= Kronoskjuts =

Transport obligation of Swedish peasants

Kronoskjuts (Swedish; Kruununkyyti in Finnish; lit. 'Crown transport') was the historical obligation of Swedish and Finnish peasants to transport state officials and state property. Officials could demand rides (friskjuts) at will and without payment. It was, however, limited by the Ordinance of Alsnö and a number of subsequent government orders to specific cases. In the middle of the 17th century, the obligation was reintroduced and used when the king, queen and court were traveling (kungsskjuts). It was also used to transport troops and military supplies or other Crown property. A third case was the transport of prisoners (fångtransport).
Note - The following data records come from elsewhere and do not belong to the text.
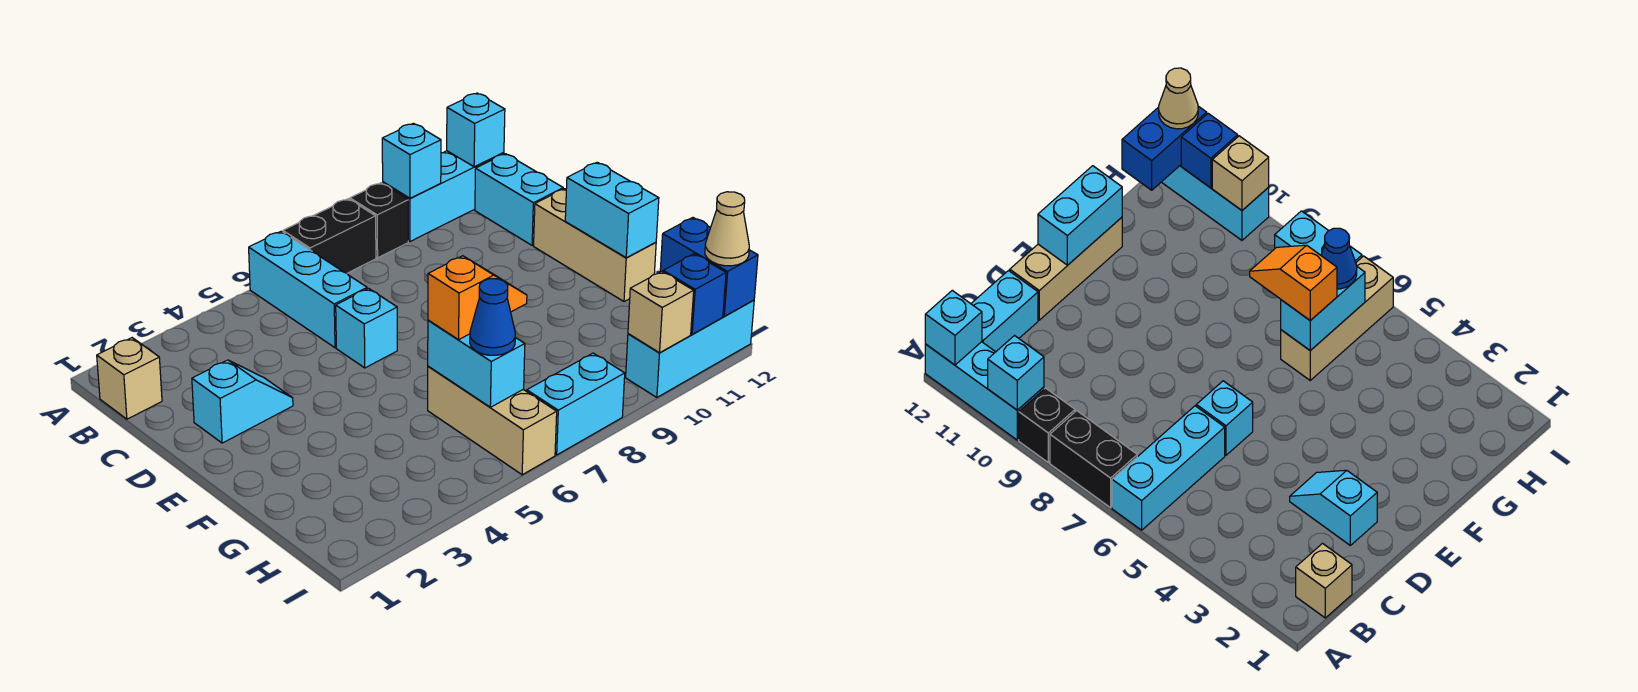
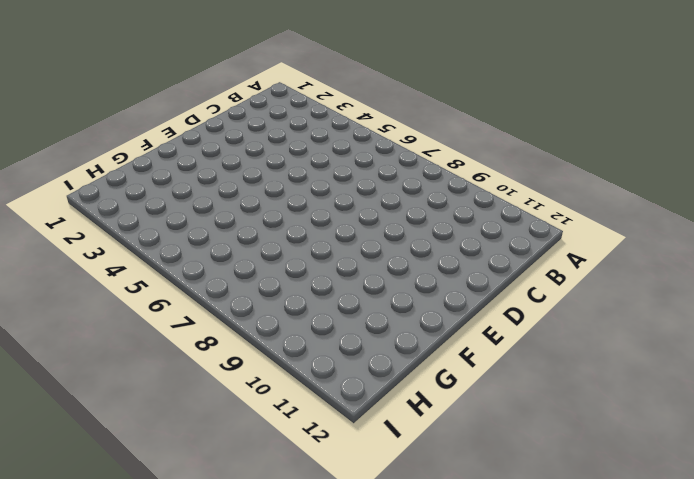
none -> cyan 1x3 brick [249,231,367,348]
none -> black 1x2 brick [283,199,376,273]
none -> black 1x1 brick [350,183,408,258]

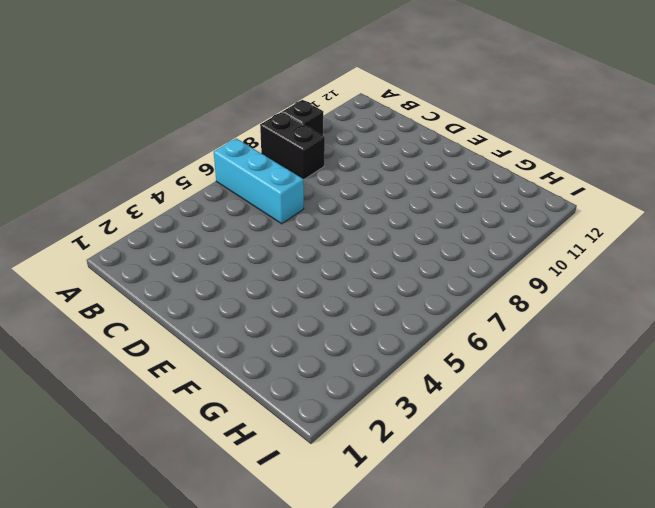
black 1x2 brick [260,112,325,179] -> black 1x2 brick turned to [283,199,376,273]
none -> cyan 1x3 brick [383,151,504,242]
none -> tan 1x1 brick [97,338,162,419]
none -> cyan 1x2 brick [475,154,563,246]

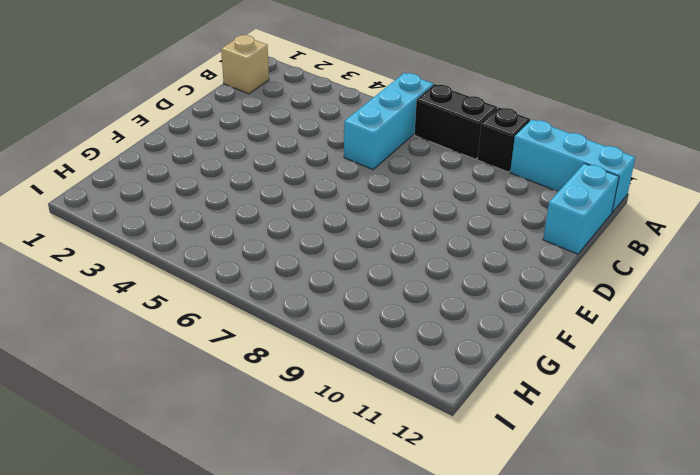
none -> cyan 1x2 slope [192,360,293,443]
none -> cyan 1x1 brick [336,288,397,368]
none -> tan 1x3 brick [534,189,656,302]

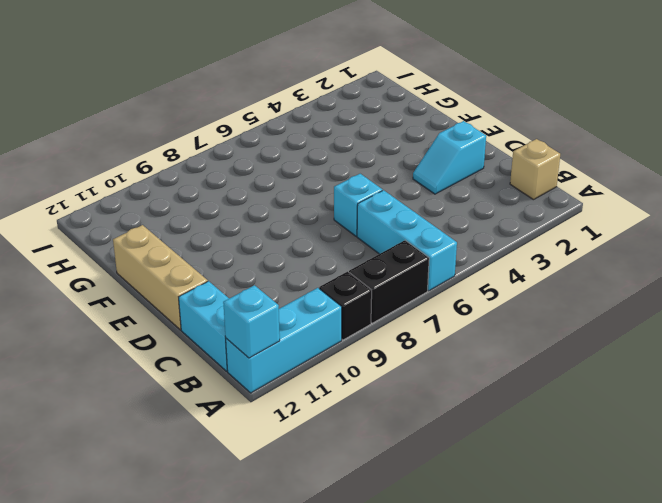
none -> tan 1x3 brick [428,366,557,475]
none -> cyan 1x2 brick [527,353,625,455]
none -> cyan 1x3 brick [626,300,754,397]

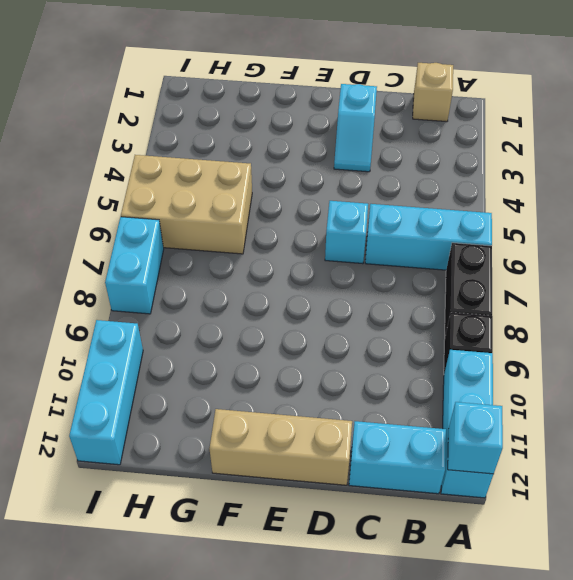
tan 2x3 brick [121,155,252,254] -> tan 1x3 brick [428,366,557,475]
none -> cyan 1x1 brick [382,123,441,198]
none -> cyan 1x2 brick [565,162,659,258]
none -> cyan 1x2 brick [428,320,525,407]

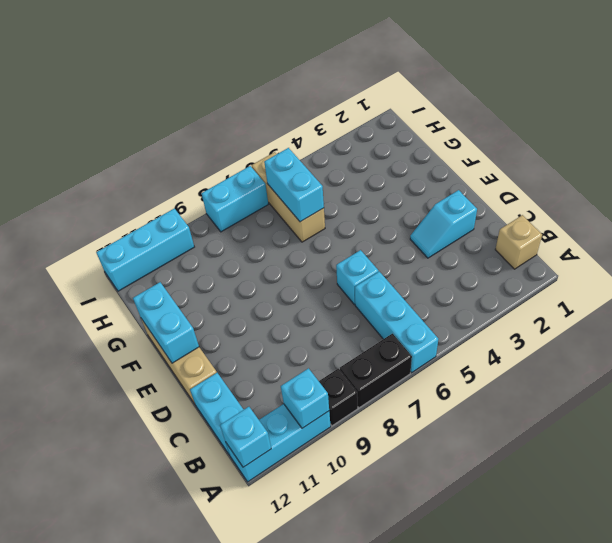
none -> blue 1x2 brick [660,218,758,316]
none -> tan 1x1 brick [628,271,694,353]
none -> blue 1x1 brick [663,254,726,334]

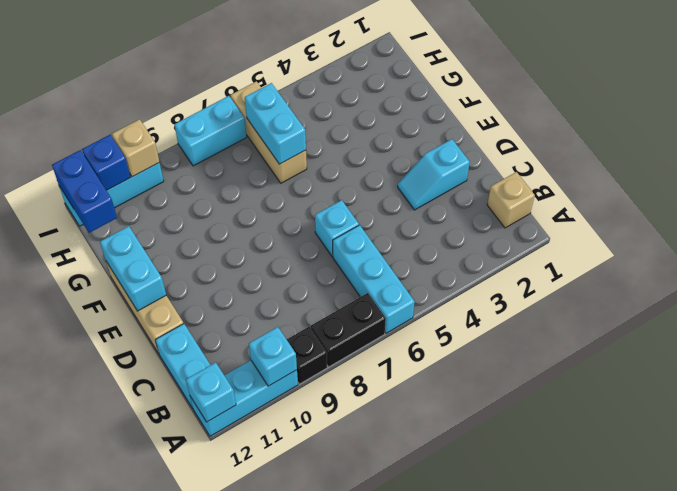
none -> orange 1x2 slope [428,256,527,340]
none -> blue 1x1 cone [470,279,515,355]
none -> tan 1x1 cone [705,192,749,266]

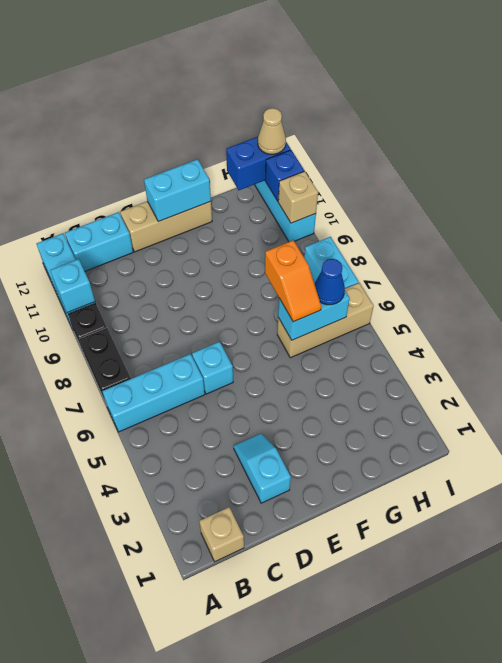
orange 1x2 slope [265,240,321,322] -> orange 1x2 slope turned to [428,256,527,340]
none -> cyan 1x1 brick [447,93,505,167]

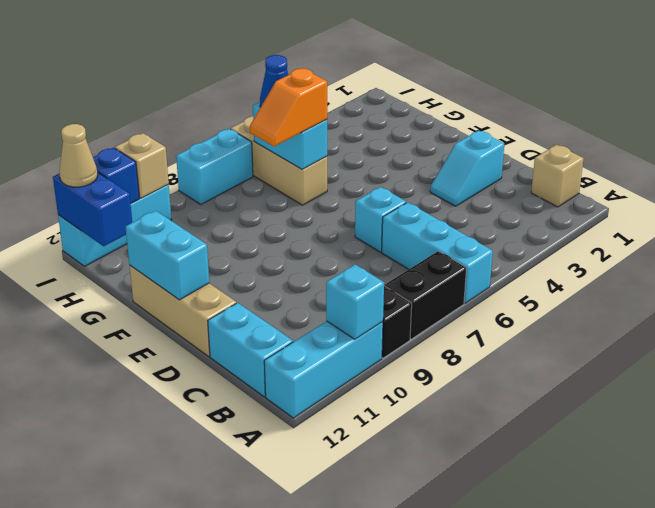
none -> cyan 1x1 brick [447,93,505,167]

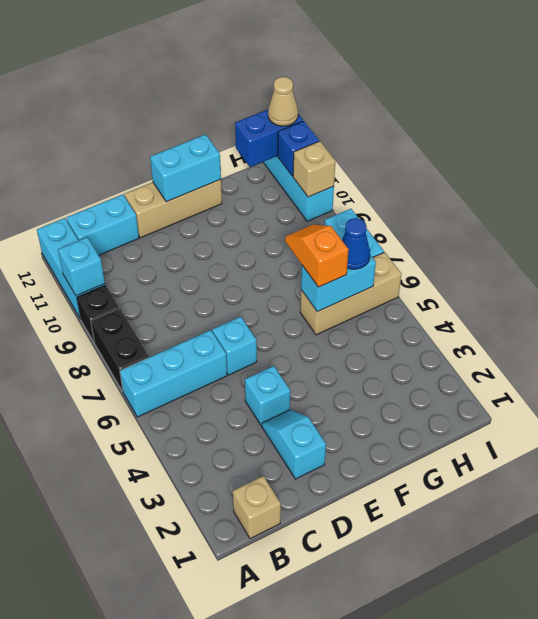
cyan 1x1 brick [245,366,290,426] -> cyan 1x1 brick moved to [447,93,505,167]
Those free from the requirement included the nobility, royal estates, cities and their subordinate estates, and postmen. In 1527, for instance, Gustav Vasa allowed those on the postal route who were responsible for the transportation of mail across the Sea of Åland a dispensation.

It was not until 1689 that Crown transport was subject to a fee. Prison transportation became a paid service in 1734. Exceptions could be ordered, then under the name fri kronoskjuts 'free Crown transportation'. In 1878, the transportation reform stipulated that Crown transportation in peacetime should not be used by the Crown's staff, unless great urgency "was necessary".

In Finland, this responsibility was given to the state in 1920; the law was later repealed in 1950.